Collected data
+++++
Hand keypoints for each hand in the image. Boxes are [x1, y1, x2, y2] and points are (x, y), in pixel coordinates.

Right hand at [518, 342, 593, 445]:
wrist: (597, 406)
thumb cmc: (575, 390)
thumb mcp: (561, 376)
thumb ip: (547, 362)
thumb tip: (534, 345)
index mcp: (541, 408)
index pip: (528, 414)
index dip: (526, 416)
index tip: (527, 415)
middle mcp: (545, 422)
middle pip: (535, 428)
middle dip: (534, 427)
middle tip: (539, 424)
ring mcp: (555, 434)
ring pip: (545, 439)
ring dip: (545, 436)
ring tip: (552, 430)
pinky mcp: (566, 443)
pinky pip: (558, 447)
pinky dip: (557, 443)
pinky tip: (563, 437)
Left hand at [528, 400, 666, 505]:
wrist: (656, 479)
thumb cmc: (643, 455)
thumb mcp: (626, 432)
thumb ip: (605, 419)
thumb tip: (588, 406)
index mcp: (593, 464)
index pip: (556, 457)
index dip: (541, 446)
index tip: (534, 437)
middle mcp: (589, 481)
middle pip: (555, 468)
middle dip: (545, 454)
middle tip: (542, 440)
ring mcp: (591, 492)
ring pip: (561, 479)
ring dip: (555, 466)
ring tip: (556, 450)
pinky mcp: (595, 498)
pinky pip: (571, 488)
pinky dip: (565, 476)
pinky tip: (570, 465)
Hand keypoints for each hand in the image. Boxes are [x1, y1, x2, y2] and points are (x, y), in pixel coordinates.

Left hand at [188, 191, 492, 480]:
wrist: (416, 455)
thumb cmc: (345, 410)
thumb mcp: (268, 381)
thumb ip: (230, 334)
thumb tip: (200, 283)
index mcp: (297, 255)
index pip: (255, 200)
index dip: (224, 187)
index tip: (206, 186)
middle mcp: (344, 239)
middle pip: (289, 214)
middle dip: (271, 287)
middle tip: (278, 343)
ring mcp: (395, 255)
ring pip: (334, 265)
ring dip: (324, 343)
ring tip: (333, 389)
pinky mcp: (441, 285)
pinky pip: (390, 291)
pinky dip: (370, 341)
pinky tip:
+++++
= WHAT TO DO =
All lines from the one that contains "thumb mcp: (626, 432)" to the end of the records above are to be copied exactly; leave out the rest.

= THE ANSWER =
thumb mcp: (626, 432)
thumb ip: (605, 419)
thumb tip: (588, 406)
index mcp: (593, 464)
index pip: (556, 457)
index dip: (541, 446)
index tip: (534, 437)
middle mcp: (589, 481)
middle pip: (555, 468)
middle dip: (545, 454)
middle tip: (542, 440)
ring mcp: (591, 492)
ring pip: (561, 479)
ring dip: (555, 466)
ring tip: (556, 450)
pinky mcp: (595, 498)
pinky pip: (571, 488)
pinky dip: (565, 476)
pinky tip: (570, 465)
Hand keypoints for each hand in the image. Boxes are [x1, y1, x2, y2] and points are (x, y), in pixel coordinates.

Left hand at [188, 191, 492, 480]:
wrist: (416, 455)
thumb cmc: (345, 410)
thumb mcp: (268, 381)
thumb ip: (230, 334)
thumb tip: (200, 283)
index mcp: (297, 255)
index pip: (255, 200)
index dip: (224, 187)
index tip: (206, 186)
middle mcp: (344, 239)
middle pip: (289, 214)
middle dip: (271, 287)
middle tip: (278, 343)
ring mcp: (395, 255)
ring pip: (334, 265)
ring dip: (324, 343)
ring tip: (333, 389)
pinky mcp: (441, 285)
pinky pip: (390, 291)
pinky dip: (370, 341)
pinky tip:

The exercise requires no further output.